You might have thought that having waited 40 years, the SIS could therefore wait a little bit longer and get it right. Not so. Key then offered the other explanation – that with the Rugby World Cup looming, urgency was suddenly required.
And secrecy. The amending legislation would go before a committee that would be closed to the public. Its deliberations would not be open to Official Information Act requests, though it would ultimately issue a report on its conclusions. No one would know who had appeared before this committee or that they said, unless the submitter concerned told you personally what they said. Nor would the public be told how and why the Rugby World Cup was relevant to this secrecy and urgency. Surely, someone asked, it was up to the select committee of Parliament – and not up to the executive – to make such decisions about its deliberations? Yes, but I chair the committee, Key replied. Bada-dum !
The farcical nature of this process was exposed in the supportive notes for the legislation. You want robust oversight mechanisms? Well, Dr. Warren Young of the Law Commission ‘independently reviewed the regulatory impact analysis prepared by the SIS’ and ‘was satisfied that the information and analysis met all the quality assurance criteria’. Would that ‘independent reviewer’ be the same Warren Young who has been the staunchest public defender of the search and surveillance legislation currently before the House? Why yes, it would be.
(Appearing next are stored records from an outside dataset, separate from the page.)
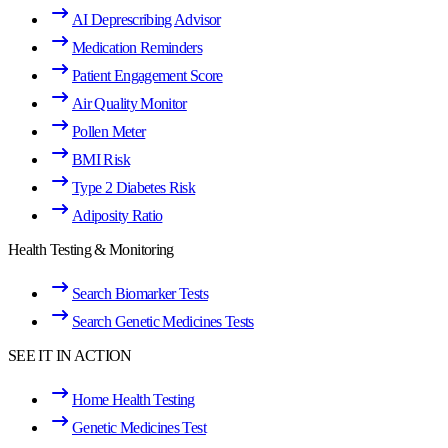
AI Deprescribing Advisor
Medication Reminders
Patient Engagement Score
Air Quality Monitor
Pollen Meter
BMI Risk
Type 2 Diabetes Risk
Adiposity Ratio
Health Testing & Monitoring
Search Biomarker Tests
Search Genetic Medicines Tests
SEE IT IN ACTION
Home Health Testing
Genetic Medicines Test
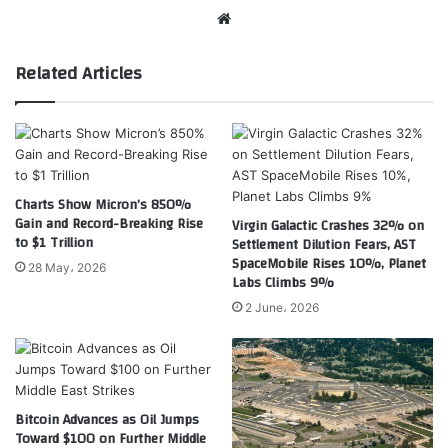
Website
Related Articles
Charts Show Micron’s 850%
Gain and Record-Breaking Rise
Virgin Galactic Crashes 32% on
to $1 Trillion
Settlement Dilution Fears, AST
SpaceMobile Rises 10%, Planet
28 May، 2026
Labs Climbs 9%
2 June، 2026
Bitcoin Advances as Oil Jumps
Toward $100 on Further Middle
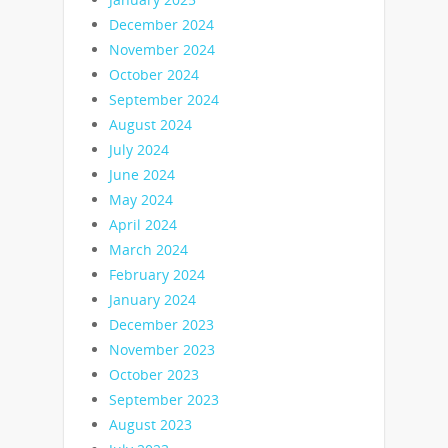
December 2024
November 2024
October 2024
September 2024
August 2024
July 2024
June 2024
May 2024
April 2024
March 2024
February 2024
January 2024
December 2023
November 2023
October 2023
September 2023
August 2023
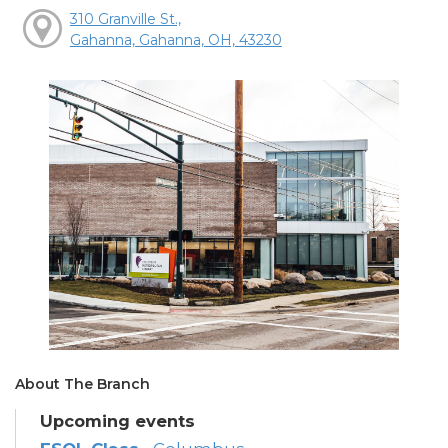
310 Granville St.,
Gahanna, Gahanna, OH, 43230
About The Branch
Upcoming events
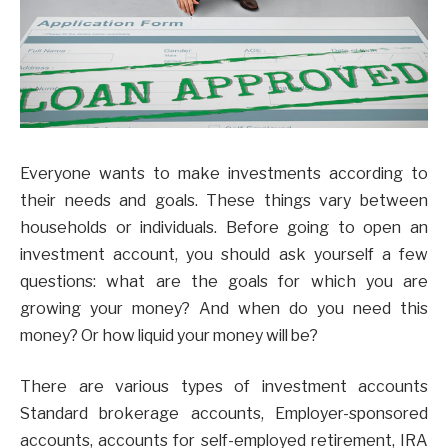
Everyone wants to make investments according to
their needs and goals. These things vary between
households or individuals. Before going to open an
investment account, you should ask yourself a few
questions: what are the goals for which you are
growing your money? And when do you need this
money? Or how liquid your money will be?
There are various types of investment accounts
Standard brokerage accounts, Employer-sponsored
accounts, accounts for self-employed retirement, IRA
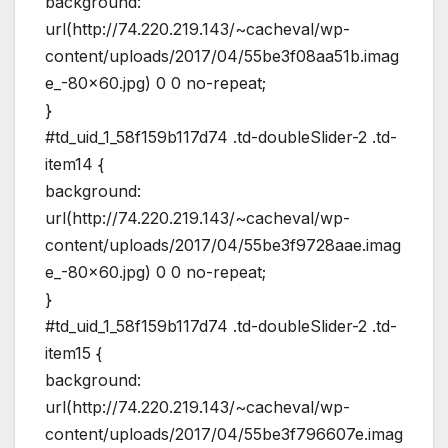
background:
url(http://74.220.219.143/~cacheval/wp-
content/uploads/2017/04/55be3f08aa51b.imag
e_-80×60.jpg) 0 0 no-repeat;
}
#td_uid_1_58f159b117d74 .td-doubleSlider-2 .td-
item14 {
background:
url(http://74.220.219.143/~cacheval/wp-
content/uploads/2017/04/55be3f9728aae.imag
e_-80×60.jpg) 0 0 no-repeat;
}
#td_uid_1_58f159b117d74 .td-doubleSlider-2 .td-
item15 {
background:
url(http://74.220.219.143/~cacheval/wp-
content/uploads/2017/04/55be3f796607e.imag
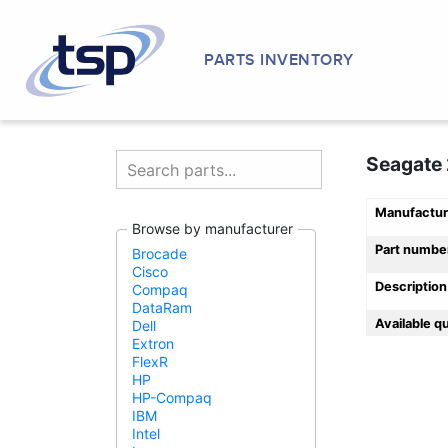
PARTS INVENTORY
Seagate 
Manufactur
Browse by manufacturer
Part numbe
Brocade
Cisco
Description
Compaq
DataRam
Available q
Dell
Extron
FlexR
HP
HP-Compaq
IBM
Intel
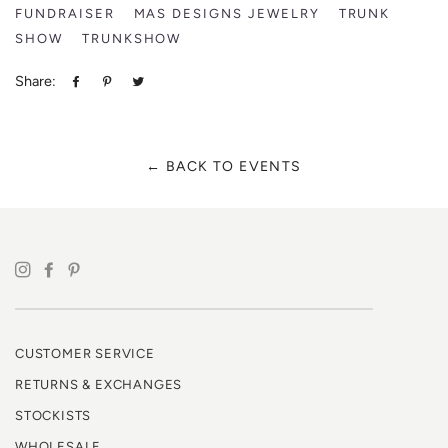
FUNDRAISER
MAS DESIGNS JEWELRY
TRUNK
SHOW
TRUNKSHOW
Share:
Share
Pin
Tweet
on
on
on
Facebook
Pinterest
Twitter
← BACK TO EVENTS
CUSTOMER SERVICE
RETURNS & EXCHANGES
STOCKISTS
WHOLESALE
Is the Rugby World Cup really going to be a focus for global terrorism? Who knew Bin Laden was such a fan? Conceivably, someone might want to use this event as a platform for their cause, even if few countries treat rugby as a serious sport. To identify the likely terrorists, it may have to be an issue where England, France, South Africa, Australia, New Zealand, Wales, Tonga or Argentina wield decisive power. Ummmmm…
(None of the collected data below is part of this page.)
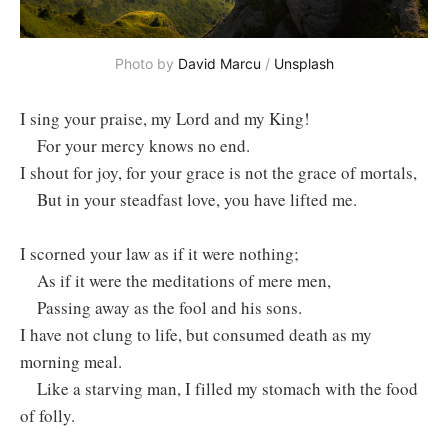
Photo by
David Marcu
/
Unsplash
I sing your praise, my Lord and my King!
For your mercy knows no end.
I shout for joy, for your grace is not the grace of mortals, ⁣
But in your steadfast love, you have lifted me.
I scorned your law as if it were nothing;
As if it were the meditations of mere men, ⁣
Passing away as the fool and his sons.
I have not clung to life, but consumed death as my
morning meal.
Like a starving man, I filled my stomach with the food
of folly.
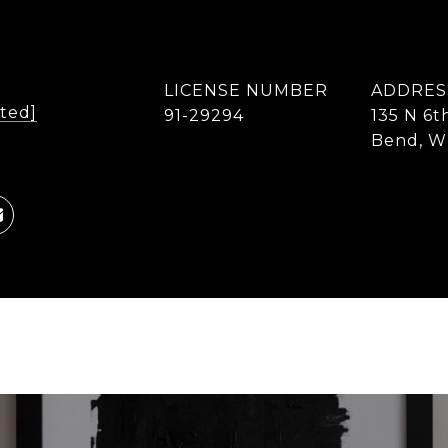
LICENSE NUMBER
ADDRES
cted]
91-29294
135 N 6t
Bend, W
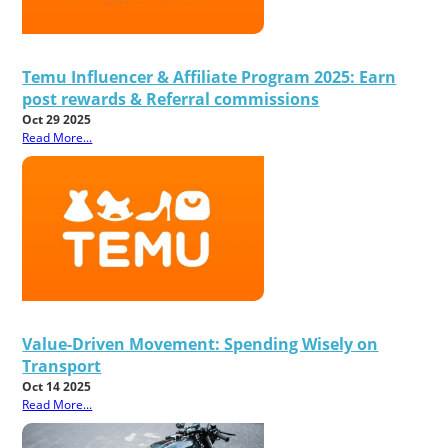
Temu Influencer & Affiliate Program 2025: Earn
post rewards & Referral commissions
Oct 29 2025
Read More...
Value-Driven Movement: Spending Wisely on
Transport
Oct 14 2025
Read More...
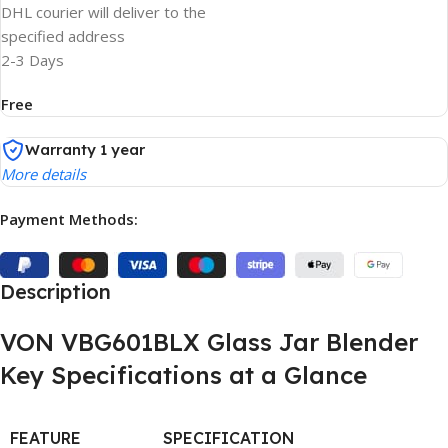
DHL courier will deliver to the
specified address
2-3 Days
Free
Warranty 1 year
More details
Payment Methods:
Description
VON VBG601BLX Glass Jar Blender
Key Specifications at a Glance
FEATURE
SPECIFICATION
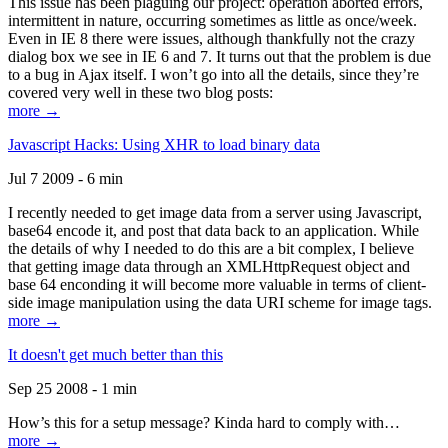
This issue has been plaguing our project: operation aborted errors,
intermittent in nature, occurring sometimes as little as once/week.
Even in IE 8 there were issues, although thankfully not the crazy
dialog box we see in IE 6 and 7. It turns out that the problem is due
to a bug in Ajax itself. I won’t go into all the details, since they’re
covered very well in these two blog posts:
more →
Javascript Hacks: Using XHR to load binary data
Jul 7 2009 - 6 min
I recently needed to get image data from a server using Javascript,
base64 encode it, and post that data back to an application. While
the details of why I needed to do this are a bit complex, I believe
that getting image data through an XMLHttpRequest object and
base 64 enconding it will become more valuable in terms of client-
side image manipulation using the data URI scheme for image tags.
more →
It doesn't get much better than this
Sep 25 2008 - 1 min
How’s this for a setup message? Kinda hard to comply with…
more →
For the full Catch 22 flavour of the oversight processes, turn to para 62 of the supportive notes. There, we find that “because of the operational sensitivity of the proposals, public consultation on the proposals was not undertaken.” But don’t worry: “To address the public interest in the area of privacy and to ensure the proposals are calibrated against appropriate oversight arrangements” consultation was carried out with, among others, the Privacy Commission.
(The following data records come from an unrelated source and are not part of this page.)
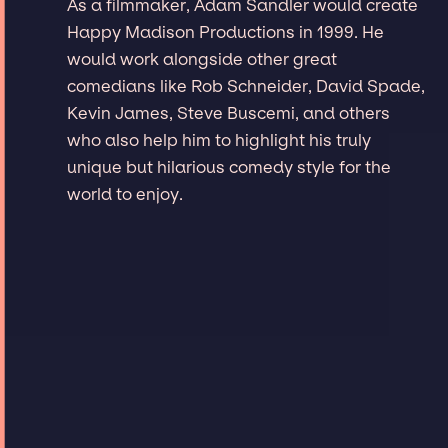
As a filmmaker, Adam Sandler would create
Happy Madison Productions in 1999. He
would work alongside other great
comedians like Rob Schneider, David Spade,
Kevin James, Steve Buscemi, and others
who also help him to highlight his truly
unique but hilarious comedy style for the
world to enjoy.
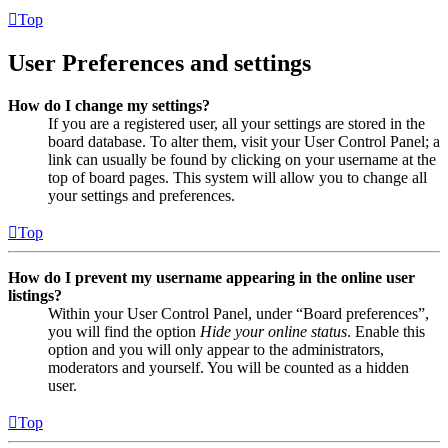
Top
User Preferences and settings
How do I change my settings?
If you are a registered user, all your settings are stored in the
board database. To alter them, visit your User Control Panel; a
link can usually be found by clicking on your username at the
top of board pages. This system will allow you to change all
your settings and preferences.
Top
How do I prevent my username appearing in the online user
listings?
Within your User Control Panel, under “Board preferences”,
you will find the option
Hide your online status
. Enable this
option and you will only appear to the administrators,
moderators and yourself. You will be counted as a hidden
user.
Top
Problem being, the Privacy Commission – unlike the good Dr Young – found plenty it didn’t like in the legislation and said so. “The Office of the Privacy Commission suggested there should be further strengthening of the Act to apply formal principles of proportionality, necessity and reasonableness to all security intelligence investigations, and to protect the privacy of third parties.” Did anyone heed them? No. It shunted them aside, with this dismissal: “These suggestions would be most effectively addressed in a longer term fundamental review of the Act.”
Bingo! Catch 22. You don’t ask the public about how they feel about their privacy being abridged for their own good – you ask a privacy expert on their behalf. And darn it, when that privacy expert says something about your legislation you don’t want to hear you put your hands over your ears and go ‘lah lah lah’ and say they’re not really talking about your legislation. Instead, you’ll consider their recommendations in the light of something else entirely, that being a full review that you then decline to have. Either now, or in the foreseeable.
As many have pointed out before, one of the main features of Catch 22 has been the combination of force with specious legalistic justification. In other words: ‘Catch-22 says they have a right to do anything we can’t stop them from doing.’